# AlphaZero implementation for pulse sequence design
_Will Kaufman, December 2020_

[Dalgaard et. al. (2020)](https://www.nature.com/articles/s41534-019-0241-0) applied this approach to constructing shaped pulses (as I understand it), but in theory this should be as applicable to pulse sequence design, if not more so. The original [AlphaZero paper](https://science.sciencemag.org/content/362/6419/1140.full) and the [AlphaGo Zero paper](https://www.nature.com/articles/nature24270) are useful resources.

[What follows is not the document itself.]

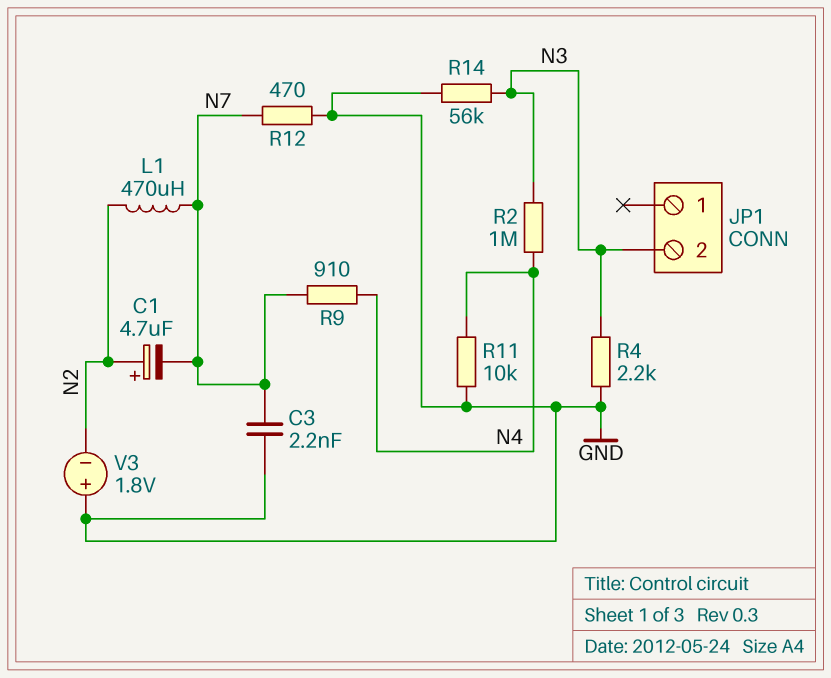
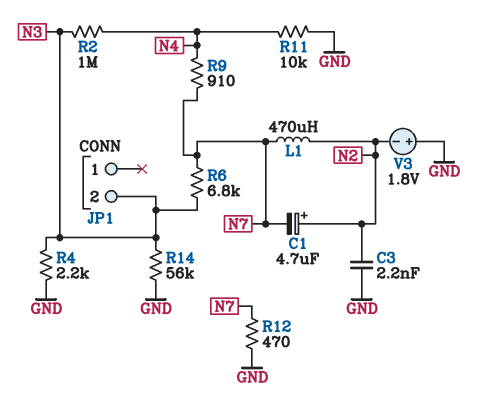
C3: 2.2nF (GND, N7) -> 2.2nF (GND, N2)
R6: none -> 6.8k (N3, N7)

The general idea behind AlphaZero (as I understand it) is to do a "smart" tree search that balances previous knowledge (the policy), curiosity in unexplored branches, and high-value branches. My thought is that this can be improved with AHT (i.e. knowing that by the end of the pulse sequence, the pulse sequence must be cyclic (the overall frame transformation must be identity) and there must be equal times spent on each axis). This will provide a hard constraint that will (hopefully) speed up search.

## System installation

Make sure the following packages are installed

- `numpy`
- `scipy`
- `qutip`
- `pytorch`
- `tensorboard`

## TODO
- [ ] Collect all hyperparameters up top or in config (e.g. how many pulse sequences to collect data from)
- [ ] Speed up LSTM (save hidden state, batch parallel pulse sequences, other?)
- [ ] Figure out GPU utilization (if I can...)
- [ ] Look into collecting training data and training continuously
- [ ] Change dirichlet noise to match number of possible moves (5 for now, eventually 24)
- [ ] Dynamically figure out how many CPUs there are available, and set pool to use that
- [ ] Mess around with hyperparameters (e.g. in config object), see if performance improves

# TODO

- [ ] Add other changes on github project page (lots of documenting algo run)
- [ ] Run it on Discovery, hope it works!
- [ ] Clean up code, add tests, make sure everything is working as expected

In [1]:
import qutip as qt
import numpy as np
import sys
import os
import torch.multiprocessing as mp
import importlib

from datetime import datetime
import random
from time import sleep
import torch.nn.functional as F

import torch
import torch.optim as optim
from torch.utils.tensorboard import SummaryWriter

In [2]:
sys.path.append(os.path.abspath('..'))
import pulse_sequences as ps
import alpha_zero as az

In [97]:
# importlib.reload(az)
# importlib.reload(ps)

## Define hyperparameters

In [3]:
num_cores = 2  # 32
num_collect = 2  # 2000
num_collect_initial = 2  # 5000
batch_size = 64  #2048
num_iters = 100  # 1000

max_sequence_length = 48

## Define the spin system

In [4]:
delay = 1e-2  # time is relative to chemical shift strength
pulse_width = 1e-3
N = 3  # number of spins
ensemble_size = 5

In [5]:
# X, Y, Z = ps.get_collective_spin(N)
# Hsys_ensemble = [ps.get_Hsys(N) for _ in range(ensemble_size)]
# pulses_ensemble = [
#     ps.get_pulses(H, X, Y, Z, pulse_width, delay, rot_error=0.01) for H in Hsys_ensemble
# ]
# Utarget = qt.identity(Hsys_ensemble[0].dims[0])

In [5]:
Utarget = qt.tensor([qt.identity(2)] * N)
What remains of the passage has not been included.